Jewish groups are also closely watching cuts in areas where they do not receive direct assistance. Jason Isaacson, the director of governmental and international affairs for the American Jewish Committee, anticipated cuts in programs promoting energy alternatives and democracy overseas.
Isaacson said cuts in democracy promotion would be especially unfortunate just as reform was sweeping the Arab world, noting the upcoming elections in Tunisia in October as an example.
“We need to lower the deficit, but we have big opportunities and responsibilities around the world,” Isaacson said.
The key to preserving funding is to intensify lobbying between now and when the new super committee votes in November on proposed cuts, said William Daroff, the Washington director of the Jewish Federations of
North America.
“We will be lobbying heavily to ensure that the $550 billion in immediate discretionary domestic cuts do not come from the programs that fund key Jewish federation services to the vulnerable,” Daroff said. “No decisions have been made yet on the Hill as to where those cuts will come from.”
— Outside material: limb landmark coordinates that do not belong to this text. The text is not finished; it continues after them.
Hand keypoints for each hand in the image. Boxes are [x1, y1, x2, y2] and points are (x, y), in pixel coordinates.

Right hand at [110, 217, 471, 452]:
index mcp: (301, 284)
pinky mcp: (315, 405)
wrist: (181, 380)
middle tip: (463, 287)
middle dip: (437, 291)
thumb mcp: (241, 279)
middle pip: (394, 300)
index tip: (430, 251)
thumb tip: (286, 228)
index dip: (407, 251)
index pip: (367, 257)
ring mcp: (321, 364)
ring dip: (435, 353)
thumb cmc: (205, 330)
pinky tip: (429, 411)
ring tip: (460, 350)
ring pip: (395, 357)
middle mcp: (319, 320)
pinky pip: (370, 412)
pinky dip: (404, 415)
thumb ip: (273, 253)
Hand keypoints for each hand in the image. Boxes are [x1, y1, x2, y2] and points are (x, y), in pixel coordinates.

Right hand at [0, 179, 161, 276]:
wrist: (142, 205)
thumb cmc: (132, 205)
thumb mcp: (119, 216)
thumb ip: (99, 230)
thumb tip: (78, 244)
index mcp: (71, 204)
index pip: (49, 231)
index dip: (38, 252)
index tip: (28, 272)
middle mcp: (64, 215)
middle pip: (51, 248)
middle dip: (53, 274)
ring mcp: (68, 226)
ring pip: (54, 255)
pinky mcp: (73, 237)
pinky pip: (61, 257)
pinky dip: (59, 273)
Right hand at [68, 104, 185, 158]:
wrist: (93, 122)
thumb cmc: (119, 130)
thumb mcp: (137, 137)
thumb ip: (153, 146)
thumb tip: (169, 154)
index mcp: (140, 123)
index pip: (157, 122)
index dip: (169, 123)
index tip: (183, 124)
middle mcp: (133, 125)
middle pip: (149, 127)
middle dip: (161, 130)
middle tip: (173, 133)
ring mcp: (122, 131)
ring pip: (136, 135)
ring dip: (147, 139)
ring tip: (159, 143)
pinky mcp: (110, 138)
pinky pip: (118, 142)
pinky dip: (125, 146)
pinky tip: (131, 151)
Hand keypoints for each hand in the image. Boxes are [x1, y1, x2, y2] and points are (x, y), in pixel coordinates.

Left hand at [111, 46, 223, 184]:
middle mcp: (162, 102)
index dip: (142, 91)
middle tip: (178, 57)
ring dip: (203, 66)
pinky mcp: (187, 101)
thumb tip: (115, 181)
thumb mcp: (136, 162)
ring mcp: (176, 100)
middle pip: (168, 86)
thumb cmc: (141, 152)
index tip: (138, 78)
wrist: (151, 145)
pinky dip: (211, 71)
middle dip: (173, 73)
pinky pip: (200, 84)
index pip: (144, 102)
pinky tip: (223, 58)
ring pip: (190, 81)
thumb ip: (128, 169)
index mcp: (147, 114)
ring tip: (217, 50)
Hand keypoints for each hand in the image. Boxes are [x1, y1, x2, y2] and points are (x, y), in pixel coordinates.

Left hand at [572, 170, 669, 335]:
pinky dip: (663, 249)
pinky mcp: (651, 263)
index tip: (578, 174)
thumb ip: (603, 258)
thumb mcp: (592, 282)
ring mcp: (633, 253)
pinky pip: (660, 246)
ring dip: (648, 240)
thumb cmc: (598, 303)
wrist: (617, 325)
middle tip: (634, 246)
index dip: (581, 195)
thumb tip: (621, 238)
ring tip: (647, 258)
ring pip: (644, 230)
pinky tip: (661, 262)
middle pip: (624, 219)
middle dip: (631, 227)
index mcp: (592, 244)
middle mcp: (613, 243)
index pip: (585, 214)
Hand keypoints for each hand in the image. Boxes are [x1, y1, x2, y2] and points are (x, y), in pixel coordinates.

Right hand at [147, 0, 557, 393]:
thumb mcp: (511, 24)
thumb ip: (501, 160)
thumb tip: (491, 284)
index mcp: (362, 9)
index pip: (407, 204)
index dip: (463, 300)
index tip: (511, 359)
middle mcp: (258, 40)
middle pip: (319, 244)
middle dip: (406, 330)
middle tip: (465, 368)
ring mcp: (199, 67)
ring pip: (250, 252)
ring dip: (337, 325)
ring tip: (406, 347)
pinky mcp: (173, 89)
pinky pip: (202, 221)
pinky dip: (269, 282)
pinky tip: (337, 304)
Under the deal struck over the weekend and passed by both houses of Congress — in the House of Representatives on Monday and the Senate the next day — about half the cuts are to come from the defense sector and the other half from domestic programs, with some cuts designated for foreign assistance.
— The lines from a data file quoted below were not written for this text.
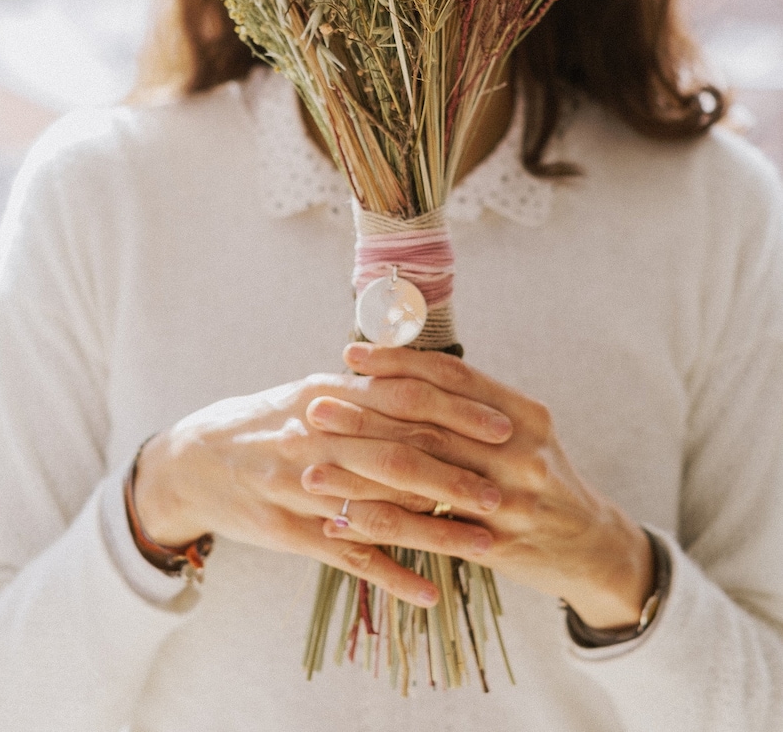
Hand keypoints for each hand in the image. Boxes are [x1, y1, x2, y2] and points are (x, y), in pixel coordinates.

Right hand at [132, 368, 512, 607]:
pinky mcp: (292, 532)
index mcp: (328, 394)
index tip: (504, 426)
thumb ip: (368, 388)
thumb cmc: (268, 420)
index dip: (458, 414)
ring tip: (486, 545)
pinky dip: (391, 576)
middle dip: (458, 475)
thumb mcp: (313, 391)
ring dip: (437, 530)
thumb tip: (431, 380)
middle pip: (399, 456)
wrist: (195, 459)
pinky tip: (429, 592)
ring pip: (380, 511)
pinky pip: (348, 557)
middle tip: (506, 491)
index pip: (405, 400)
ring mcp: (303, 487)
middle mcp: (318, 437)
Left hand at [309, 343, 653, 629]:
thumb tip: (404, 368)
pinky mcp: (497, 544)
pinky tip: (340, 522)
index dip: (398, 363)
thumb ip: (474, 406)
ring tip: (313, 466)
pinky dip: (379, 526)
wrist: (591, 546)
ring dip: (360, 474)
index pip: (452, 376)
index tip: (351, 356)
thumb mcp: (524, 431)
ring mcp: (510, 499)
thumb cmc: (543, 477)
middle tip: (316, 408)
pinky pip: (425, 532)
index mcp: (524, 413)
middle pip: (430, 424)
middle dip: (366, 415)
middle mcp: (520, 450)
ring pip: (420, 479)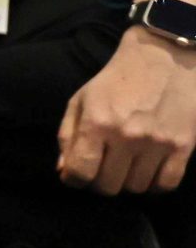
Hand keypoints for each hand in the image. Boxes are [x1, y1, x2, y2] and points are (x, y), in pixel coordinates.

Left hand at [59, 14, 195, 193]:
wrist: (165, 59)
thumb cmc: (117, 81)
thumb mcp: (81, 100)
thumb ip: (68, 136)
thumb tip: (64, 172)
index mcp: (97, 122)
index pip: (80, 173)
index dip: (75, 179)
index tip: (79, 173)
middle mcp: (126, 136)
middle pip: (108, 186)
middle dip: (100, 181)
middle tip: (104, 167)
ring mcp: (157, 143)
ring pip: (136, 188)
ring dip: (128, 181)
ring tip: (127, 164)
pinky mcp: (183, 147)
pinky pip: (165, 185)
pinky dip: (154, 185)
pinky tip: (149, 170)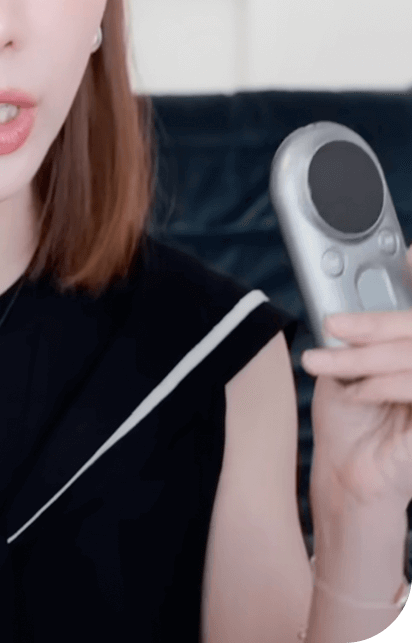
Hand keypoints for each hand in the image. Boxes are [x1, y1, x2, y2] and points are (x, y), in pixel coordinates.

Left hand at [301, 244, 411, 512]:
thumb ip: (358, 334)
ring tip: (327, 364)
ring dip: (363, 359)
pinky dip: (382, 385)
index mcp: (410, 349)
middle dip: (371, 326)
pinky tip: (359, 392)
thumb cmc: (352, 422)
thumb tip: (346, 302)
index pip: (410, 318)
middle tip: (334, 326)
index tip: (410, 253)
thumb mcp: (349, 366)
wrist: (351, 477)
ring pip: (409, 356)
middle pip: (410, 330)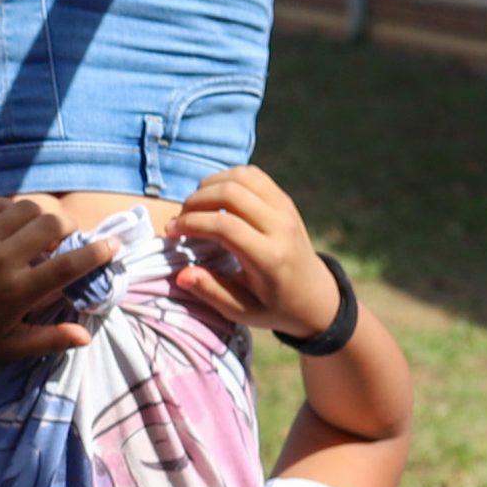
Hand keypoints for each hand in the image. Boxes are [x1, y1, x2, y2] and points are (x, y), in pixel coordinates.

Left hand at [0, 196, 104, 362]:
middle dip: (69, 227)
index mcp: (17, 292)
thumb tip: (86, 336)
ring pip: (27, 207)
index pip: (69, 264)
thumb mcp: (7, 347)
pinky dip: (12, 208)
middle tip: (68, 239)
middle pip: (52, 224)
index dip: (97, 252)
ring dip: (41, 215)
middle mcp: (2, 260)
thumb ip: (48, 340)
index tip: (112, 246)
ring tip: (39, 231)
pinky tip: (12, 223)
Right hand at [170, 166, 342, 339]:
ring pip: (241, 176)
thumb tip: (181, 274)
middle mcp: (280, 226)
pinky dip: (226, 179)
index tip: (171, 232)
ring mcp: (285, 208)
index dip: (192, 223)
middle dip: (196, 201)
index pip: (226, 226)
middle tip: (181, 219)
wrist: (315, 295)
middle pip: (231, 193)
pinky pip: (252, 175)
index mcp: (270, 257)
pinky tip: (214, 198)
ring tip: (195, 207)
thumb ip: (211, 292)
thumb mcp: (242, 312)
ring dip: (210, 185)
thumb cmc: (273, 306)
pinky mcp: (284, 199)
Funding for Israel is one of the few exemptions; it remains at $3 billion a year.
If the committee cannot reach an agreement — or if the Congress rejects its recommendations — it will trigger automatic across-the-board cuts of at least $1.2 trillion.
The first thing to watch for, said Rachel Goldberg, the director of advocacy for B’nai B’rith International, is whom congressional leaders name to the super committee. That will happen over the next two weeks.
“The composition of the committee will give an indication of what the leadership is expecting and the likelihood of getting a deal or using the trigger,” she said.
Goldberg and other observers say their choices will reveal two things: First, whether the leaders are serious about reaching a deal by the end of the year, and then their priorities. If the lawmakers appointed to the committee are chosen from among the stalwarts in each party who opposed a deal to raise the debt ceiling, it would indicate a lack of seriousness, analysts say.
A top Democratic aide on Capitol Hill who deals with budget matters said the party was watching closely to see if Republicans would name those who opposed any tax hikes at all. Republicans are watching to see whether appointments include Democrats who opposed any deal or voted against the plan because it did not involve tax increases to help meet a revenue gap.
In comments after the deal was approved, congressional leaders suggested that they were seeking problem solvers, not ideologues.
“Both parties got us in this mess, both parties are going to have to work together to get us out,” Rep. Paul Ryan (R-Wis.), the chairman of the House Budget Committee and an architect of the deal, was quoted as saying by Bloomberg News.
The next characteristic to watch for is expertise, Goldberg said. Congress members with a known expertise in an area — health care, housing, foreign assistance and transportation, among others — are likelier to advocate for more nuanced cuts. Special interests without representation on the committee can expect the cuts to be more brutal.
“They need people who know that if cuts will be made how you make that operational,” Goldberg said.
Nervousness persists over whether major entitlement programs such as Social Security, Medicare and Medicaid — which respectively cover medical assistance for the elderly and poor — will be on the chopping block.
They are mostly spared for now and, according to the agreement, will be spared again, paradoxically, if the committee defaults on its mission and fails to reach an agreement. The programs could face cuts, however, should the committee recommend them.